Fitnessstudio-Boom: Das sind die wichtigsten Trends
Autor: Wolf von Dewitz, dpa
, Donnerstag, 16. April 2026
Ob Laufen, Hanteln stemmen oder Rückentraining: Fitness-Übungen sind wichtig, um den Körper in Form zu halten. Bei einer Kölner Messe wird der Body-Kult wieder schweißtreibend zelebriert.
Deutschlands Fitnessstudios boomen. Laut einer Studie des Branchenverbandes DSSV und der Beratungsgesellschaft Deloitte haben die etwa 9.600 Standorte rund 12,4 Millionen Mitglieder - das ist ein Höchstwert. «Wir sind stark wie nie, die Branche floriert», sagt DSSV-Chef Thomas Wessinghage zum Auftakt der Fitnessmesse Fibo in Köln.

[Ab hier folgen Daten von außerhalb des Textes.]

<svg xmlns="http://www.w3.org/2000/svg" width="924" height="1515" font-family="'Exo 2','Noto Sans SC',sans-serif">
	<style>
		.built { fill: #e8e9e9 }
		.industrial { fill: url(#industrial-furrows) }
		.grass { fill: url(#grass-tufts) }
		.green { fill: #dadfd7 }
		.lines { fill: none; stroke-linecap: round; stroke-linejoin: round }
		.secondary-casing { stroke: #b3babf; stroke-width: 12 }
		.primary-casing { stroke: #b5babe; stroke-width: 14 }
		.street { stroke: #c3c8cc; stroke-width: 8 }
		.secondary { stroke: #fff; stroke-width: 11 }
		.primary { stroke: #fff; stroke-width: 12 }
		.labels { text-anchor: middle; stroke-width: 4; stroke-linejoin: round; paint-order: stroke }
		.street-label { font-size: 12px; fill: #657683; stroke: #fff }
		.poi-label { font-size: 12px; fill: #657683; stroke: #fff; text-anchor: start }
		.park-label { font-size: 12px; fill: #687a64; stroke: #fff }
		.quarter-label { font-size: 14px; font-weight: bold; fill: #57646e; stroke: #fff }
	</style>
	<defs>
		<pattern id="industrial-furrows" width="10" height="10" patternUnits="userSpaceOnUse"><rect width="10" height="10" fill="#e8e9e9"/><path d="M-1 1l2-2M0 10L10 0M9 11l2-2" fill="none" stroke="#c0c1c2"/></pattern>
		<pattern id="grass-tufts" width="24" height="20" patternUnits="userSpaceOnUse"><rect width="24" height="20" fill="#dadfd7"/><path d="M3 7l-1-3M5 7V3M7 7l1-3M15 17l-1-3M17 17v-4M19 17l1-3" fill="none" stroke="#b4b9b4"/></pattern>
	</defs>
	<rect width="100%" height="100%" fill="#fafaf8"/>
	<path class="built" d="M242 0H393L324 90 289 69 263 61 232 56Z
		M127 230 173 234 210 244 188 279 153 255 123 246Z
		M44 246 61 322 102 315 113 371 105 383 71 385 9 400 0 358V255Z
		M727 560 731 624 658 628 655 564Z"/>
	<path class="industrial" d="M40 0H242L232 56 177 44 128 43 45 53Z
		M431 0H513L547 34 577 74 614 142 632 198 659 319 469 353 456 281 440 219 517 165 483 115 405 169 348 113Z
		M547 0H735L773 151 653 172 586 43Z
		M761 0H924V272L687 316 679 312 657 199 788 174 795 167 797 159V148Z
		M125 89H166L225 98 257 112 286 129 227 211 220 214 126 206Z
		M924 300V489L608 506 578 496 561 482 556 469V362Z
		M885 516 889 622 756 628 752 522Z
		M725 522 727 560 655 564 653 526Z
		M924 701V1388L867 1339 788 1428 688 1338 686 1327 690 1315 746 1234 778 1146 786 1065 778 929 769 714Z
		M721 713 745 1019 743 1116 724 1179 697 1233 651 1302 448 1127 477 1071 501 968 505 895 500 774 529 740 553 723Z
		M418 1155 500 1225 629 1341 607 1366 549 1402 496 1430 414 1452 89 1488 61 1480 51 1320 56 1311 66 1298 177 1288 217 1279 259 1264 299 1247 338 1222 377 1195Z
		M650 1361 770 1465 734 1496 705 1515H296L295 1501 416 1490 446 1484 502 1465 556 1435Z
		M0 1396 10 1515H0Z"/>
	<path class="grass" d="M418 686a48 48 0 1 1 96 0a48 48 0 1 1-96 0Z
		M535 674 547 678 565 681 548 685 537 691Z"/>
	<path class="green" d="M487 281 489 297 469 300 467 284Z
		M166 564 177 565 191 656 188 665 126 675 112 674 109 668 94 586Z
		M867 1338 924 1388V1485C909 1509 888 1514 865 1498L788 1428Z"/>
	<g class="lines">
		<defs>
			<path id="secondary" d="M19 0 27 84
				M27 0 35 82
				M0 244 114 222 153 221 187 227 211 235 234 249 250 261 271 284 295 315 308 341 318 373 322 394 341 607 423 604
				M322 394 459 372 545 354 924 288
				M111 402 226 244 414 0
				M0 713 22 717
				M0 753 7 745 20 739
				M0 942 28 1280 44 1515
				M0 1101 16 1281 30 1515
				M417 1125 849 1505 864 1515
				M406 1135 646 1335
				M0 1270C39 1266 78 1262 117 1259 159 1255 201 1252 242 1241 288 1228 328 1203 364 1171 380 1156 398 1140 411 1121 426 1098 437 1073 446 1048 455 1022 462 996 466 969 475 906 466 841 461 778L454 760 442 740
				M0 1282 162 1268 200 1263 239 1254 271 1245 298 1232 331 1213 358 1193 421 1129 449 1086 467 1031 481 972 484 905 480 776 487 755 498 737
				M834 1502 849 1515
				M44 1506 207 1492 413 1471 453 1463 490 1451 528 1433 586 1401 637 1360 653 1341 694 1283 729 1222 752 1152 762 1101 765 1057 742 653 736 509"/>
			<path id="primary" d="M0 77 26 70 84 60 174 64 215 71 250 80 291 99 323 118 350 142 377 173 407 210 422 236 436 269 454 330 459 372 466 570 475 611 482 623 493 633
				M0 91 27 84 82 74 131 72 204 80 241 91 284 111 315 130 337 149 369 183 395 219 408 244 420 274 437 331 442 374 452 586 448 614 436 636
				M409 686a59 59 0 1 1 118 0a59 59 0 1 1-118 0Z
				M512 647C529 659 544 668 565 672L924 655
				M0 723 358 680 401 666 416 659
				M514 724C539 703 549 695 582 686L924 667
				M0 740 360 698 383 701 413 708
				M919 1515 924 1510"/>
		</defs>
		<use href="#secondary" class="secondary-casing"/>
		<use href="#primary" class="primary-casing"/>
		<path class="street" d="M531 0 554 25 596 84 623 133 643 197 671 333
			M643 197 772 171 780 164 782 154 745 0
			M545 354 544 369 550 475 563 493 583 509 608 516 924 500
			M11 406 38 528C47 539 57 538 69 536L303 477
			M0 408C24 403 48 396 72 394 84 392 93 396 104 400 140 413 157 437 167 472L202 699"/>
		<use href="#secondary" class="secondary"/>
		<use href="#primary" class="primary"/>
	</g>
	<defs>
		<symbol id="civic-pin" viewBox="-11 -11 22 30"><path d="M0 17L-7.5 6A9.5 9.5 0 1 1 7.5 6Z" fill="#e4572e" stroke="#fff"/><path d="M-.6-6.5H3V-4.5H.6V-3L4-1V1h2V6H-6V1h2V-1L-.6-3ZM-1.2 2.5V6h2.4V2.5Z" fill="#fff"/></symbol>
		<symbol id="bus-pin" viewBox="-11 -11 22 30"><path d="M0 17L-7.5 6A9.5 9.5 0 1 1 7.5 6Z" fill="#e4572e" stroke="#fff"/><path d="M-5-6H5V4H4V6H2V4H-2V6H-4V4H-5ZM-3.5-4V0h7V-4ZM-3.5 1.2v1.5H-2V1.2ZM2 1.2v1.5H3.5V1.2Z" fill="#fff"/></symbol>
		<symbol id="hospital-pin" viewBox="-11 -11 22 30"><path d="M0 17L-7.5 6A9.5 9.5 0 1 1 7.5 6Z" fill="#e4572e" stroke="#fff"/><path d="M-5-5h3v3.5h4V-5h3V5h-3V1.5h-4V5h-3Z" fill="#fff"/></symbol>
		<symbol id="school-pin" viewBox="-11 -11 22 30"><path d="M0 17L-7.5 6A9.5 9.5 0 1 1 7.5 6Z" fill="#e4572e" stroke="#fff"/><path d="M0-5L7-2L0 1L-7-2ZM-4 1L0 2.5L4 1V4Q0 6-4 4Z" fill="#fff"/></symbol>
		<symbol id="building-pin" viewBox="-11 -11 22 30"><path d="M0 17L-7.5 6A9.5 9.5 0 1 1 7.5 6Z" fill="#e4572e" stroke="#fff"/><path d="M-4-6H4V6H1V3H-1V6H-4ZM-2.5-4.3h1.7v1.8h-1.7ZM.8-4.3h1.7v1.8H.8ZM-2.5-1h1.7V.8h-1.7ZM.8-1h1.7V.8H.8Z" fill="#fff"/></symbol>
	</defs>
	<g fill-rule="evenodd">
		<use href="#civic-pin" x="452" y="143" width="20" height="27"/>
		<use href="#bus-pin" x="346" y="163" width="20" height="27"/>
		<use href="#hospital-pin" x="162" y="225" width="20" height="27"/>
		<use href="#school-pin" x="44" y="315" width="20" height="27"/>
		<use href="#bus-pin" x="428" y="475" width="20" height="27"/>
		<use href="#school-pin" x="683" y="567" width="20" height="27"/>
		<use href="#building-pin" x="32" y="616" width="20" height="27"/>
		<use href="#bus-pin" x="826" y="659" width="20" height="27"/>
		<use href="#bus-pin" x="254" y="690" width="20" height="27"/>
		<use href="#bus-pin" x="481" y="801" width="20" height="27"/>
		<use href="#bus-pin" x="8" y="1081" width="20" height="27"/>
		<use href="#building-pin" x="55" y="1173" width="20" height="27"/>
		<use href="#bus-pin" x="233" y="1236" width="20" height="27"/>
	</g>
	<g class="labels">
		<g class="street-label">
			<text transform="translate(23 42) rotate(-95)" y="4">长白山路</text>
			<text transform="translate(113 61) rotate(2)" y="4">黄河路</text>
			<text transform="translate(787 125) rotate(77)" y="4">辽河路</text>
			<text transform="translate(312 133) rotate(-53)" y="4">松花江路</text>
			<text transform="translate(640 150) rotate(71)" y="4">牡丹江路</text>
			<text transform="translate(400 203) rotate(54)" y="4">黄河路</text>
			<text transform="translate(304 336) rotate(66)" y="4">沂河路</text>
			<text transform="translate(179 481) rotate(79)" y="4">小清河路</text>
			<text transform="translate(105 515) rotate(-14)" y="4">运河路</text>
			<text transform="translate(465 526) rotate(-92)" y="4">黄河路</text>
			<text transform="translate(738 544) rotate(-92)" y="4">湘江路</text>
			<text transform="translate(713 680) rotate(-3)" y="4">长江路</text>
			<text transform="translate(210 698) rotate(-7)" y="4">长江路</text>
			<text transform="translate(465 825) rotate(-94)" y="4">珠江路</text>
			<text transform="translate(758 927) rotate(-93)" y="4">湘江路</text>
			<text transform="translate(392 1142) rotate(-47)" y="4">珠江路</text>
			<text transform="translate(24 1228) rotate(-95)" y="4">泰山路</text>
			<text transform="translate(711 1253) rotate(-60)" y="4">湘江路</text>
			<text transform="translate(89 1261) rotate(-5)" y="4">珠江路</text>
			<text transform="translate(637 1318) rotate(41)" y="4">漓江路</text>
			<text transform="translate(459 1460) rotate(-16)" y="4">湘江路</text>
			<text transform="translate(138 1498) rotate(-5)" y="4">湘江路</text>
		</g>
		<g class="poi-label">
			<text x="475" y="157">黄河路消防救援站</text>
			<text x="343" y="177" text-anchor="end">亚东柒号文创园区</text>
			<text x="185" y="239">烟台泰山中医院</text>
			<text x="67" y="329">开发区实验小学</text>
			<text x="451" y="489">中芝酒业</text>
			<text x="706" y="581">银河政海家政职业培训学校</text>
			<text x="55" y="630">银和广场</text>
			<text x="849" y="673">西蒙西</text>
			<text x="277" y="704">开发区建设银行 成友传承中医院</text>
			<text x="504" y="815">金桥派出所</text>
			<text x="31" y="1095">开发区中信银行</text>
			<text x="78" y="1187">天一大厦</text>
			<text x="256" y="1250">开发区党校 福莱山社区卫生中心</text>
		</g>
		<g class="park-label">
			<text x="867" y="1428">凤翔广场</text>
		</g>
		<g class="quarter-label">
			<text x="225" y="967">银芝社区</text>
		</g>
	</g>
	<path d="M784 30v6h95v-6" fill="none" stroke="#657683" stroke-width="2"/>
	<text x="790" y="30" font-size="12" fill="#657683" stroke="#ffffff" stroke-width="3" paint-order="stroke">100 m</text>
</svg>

Doch noch immer täten Millionen Menschen zu wenig für ihre Fitness, das Marktpotenzial sei groß. Die Branchentrends im Überblick.
Mehr Kraft und weniger Ausdauer
«Cardio ist out», sagt ein Studiobetreiber, der namentlich nicht genannt werden möchte. Damit meint er Laufband, Rudergerät, Stepper und Spinning-Bikes. Andere Studiobetreiber bestätigen das teilweise, wählen aber moderatere Worte. So heißt es vom McFit- und John-Reed-Mutterkonzern RSG, die Flächenaufteilung sei in den vergangenen Jahren in den Studios «klar in Richtung Kraft, Functional Training und Freiflächen verschoben» worden.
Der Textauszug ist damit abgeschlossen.